Italy's 'moral candidate' Giuseppe Conte accused of lying about academic record

Italy's 'moral candidate' Giuseppe Conte accused of lying about academic record

A League official, however, said the reported questioning of Conte's candidacy was not completely accurate, without elaborating.

Italian media shops are scrutinizing the 12-page resume of College of Florence legislation professor Guiseppe Conte for indicators the person nominated by two rival events to be premier may had embellished his credentials. Other entries included time spent at an array of top universities in the United States, Britain and France, without specifying the courses or areas of research he undertook.

Conte included seven summers of studies at New York University and lecturing at the University of Malta in a 12-page resume covering the years since Guiseppe Conte earned his law degree from Rome's Sapienza University in 1988.

Tsai stated within the assertion: "Whereas Mr. Conte had no official standing at NYU, he was granted permission to conduct analysis within the NYU legislation library...and he invited an NYU legislation professor to serve on the board of an Italian legislation journal".

Five Star said in a statement that Conte in his CV "clearly wrote that he perfected and updated his studies at New York University".

The resume also says Conte studied at the International Kultur Institut in Vienna in 1993. "For a professor of his level, the opposite would have been odd", the movement said.

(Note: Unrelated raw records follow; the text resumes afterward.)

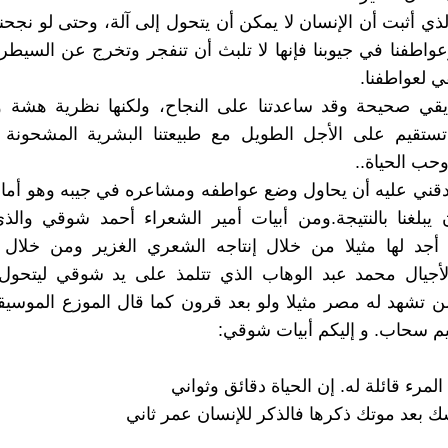
لذي أثبت أن الإنسان لا يمكن أن يتحول إلى آلة، وحتى لو نجح
واطفنا في جيوبنا فإنها لا تلبث أن تنفجر وتخرج عن السيطر
ي لعواطفنا.
قي صحيحة وقد ساعدتنا على النجاح، ولكنها نظرية هشة 
تستقيم على الأجل الطويل مع طبيعتنا البشرية المشحونة 
حب الحياة..
قني عليه أن يحاول وضع عواطفه ومشاعره في جيبه وهو أمام 
 يبلغنا بالنتيجة.ومن أبيات أمير الشعراء أحمد شوقي والذ
أجد لها مثيلا من خلال إنتاجه الشعري الغزير ومن خلال
لأجيال محمد عبد الوهاب الذي تتلمذ على يد شوقي ليتحول 
 تشهد له مصر مثيلا ولو بعد قرون كما قال الموزع الموسيقي
م سحاب. و إليكم أبيات شوقي:
مرء قائلة له. إن الحياة دقائق وثواني
ك بعد موتك ذكرها فالذكر للإنسان عمر ثاني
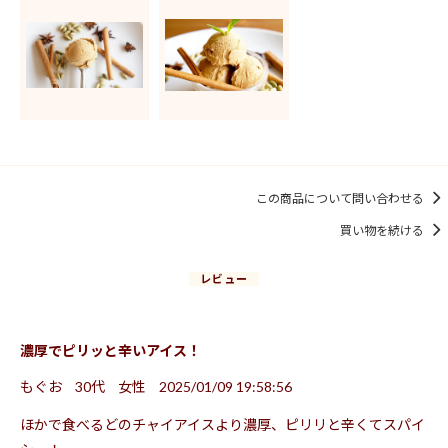
この商品について問い合わせる
買い物を続ける
レビュー
濃厚でピリッと辛いアイス！
もぐお
30代
女性
2025/01/09 19:58:56
ほかで食べるどのチャイアイスより濃厚、ピリリと辛くてスパイ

Cambridge declined to verify any affiliation, citing privateness, and the Sorbonne and New York College did not instantly reply to queries.

Italy's president summoned Giuseppe Conte for consultations Wednesday to see if the law professor tapped by the euroskeptic 5-Star Movement and League as their candidate for premier has what it takes to try to form a government.

The two populist blocs had proposed Conte as their compromise candidate to lead the government after more than two months of political deadlock.

Conte is no longer certain of endorsement by Luigi Di Maio of the anti-establishment Five Star Movement and Matteo Salvini of the anti-immigrant League, according to a Five Star official who declined to be named.